On Tue, 17 Jul 2012 20:31:19 +0100, Jacob Carlborg <d...@me.com> wrote:

On 2012-07-17 17:11, Regan Heath wrote:

Ahh, I've been looking at the ANSI C spec and assuming that is what
you're basing things off, K&R C was pre-ANSI C and may have different
rules.  I think you should probably aim to be ANSI C compliant and
above, and ignore K&R.

This page says otherwise:

http://en.wikipedia.org/wiki/ANSI_C#Compliance_detectability

"...while an obsolescent non-prototype declaration is used otherwise. Those are still ANSI-compliant as of C99 and C90, but their use is discouraged".

The full quote:

"In the above example, a prototype is used in a function declaration for ANSI compliant implementations, while an obsolescent non-prototype declaration is used otherwise. Those are still ANSI-compliant as of C99 and C90, but their use is discouraged."

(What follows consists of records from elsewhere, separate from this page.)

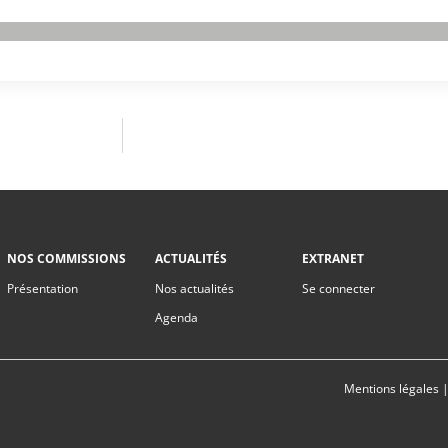
NOS COMMISSIONS
ACTUALITÉS
EXTRANET
Présentation
Nos actualités
Se connecter
Agenda
Mentions légales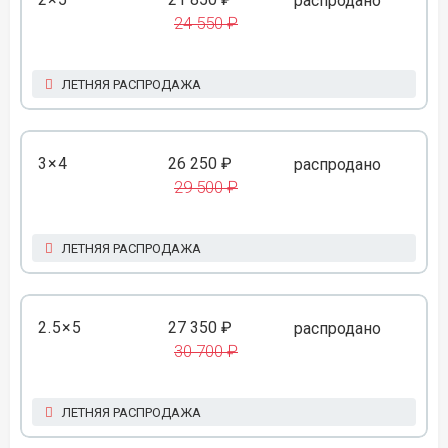
распродано
24 550 ₽
ЛЕТНЯЯ РАСПРОДАЖА
3×4
26 250 ₽
распродано
29 500 ₽
ЛЕТНЯЯ РАСПРОДАЖА
2.5×5
27 350 ₽
распродано
30 700 ₽
ЛЕТНЯЯ РАСПРОДАЖА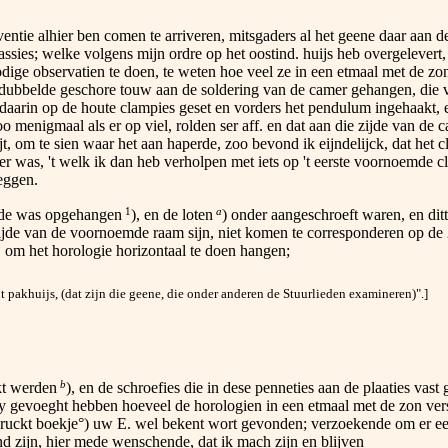
tie alhier ben comen te arriveren, mitsgaders al het geene daar aan de
cassies; welke volgens mijn ordre op het oostind. huijs heb overgelever
ge observatien te doen, te weten hoe veel ze in een etmaal met de zon 
dubbelde geschore touw aan de soldering van de camer gehangen, die va
daarin op de houte clampies geset en vorders het pendulum ingehaakt, e
 menigmaal als er op viel, rolden ser aff. en dat aan die zijde van de c
jt, om te sien waar het aan haperde, zoo bevond ik eijndelijck, dat het c
er was, 't welk ik dan heb verholpen met iets op 't eerste voornoemde c
leggen.
1
a
ede was opgehangen
), en de loten
) onder aangeschroeft waren, en dit
 zijde van de voornoemde raam sijn, niet komen te corresponderen op de 2
t, om het horologie horizontaal te doen hangen;
t pakhuijs, (dat zijn die geene, die onder anderen de Stuurlieden examineren)".]
b
kt werden
), en de schroefies die in dese penneties aan de plaaties vas
y gevoeght hebben hoeveel de horologien in een etmaal met de zon vers
edruckt boekje°) uw E. wel bekent wort gevonden; verzoekende om er een;
nd zijn, hier mede wenschende, dat ik mach zijn en blijven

1) "a prototype is used in a function declaration for ANSI compliant implementations"
implies an ANSI compliant compiler /requires/ the full prototype.

2) "obsolescent non-prototype declaration is used otherwise"
implies non-prototype forms are /obsolete/

3) "Those are still"
what is being referred to by the word "those" in that sentence, it's not immediately clear to me. It could mean the non-prototype (as you've assumed) but it might also mean the entire construct (using "#if __STDC__").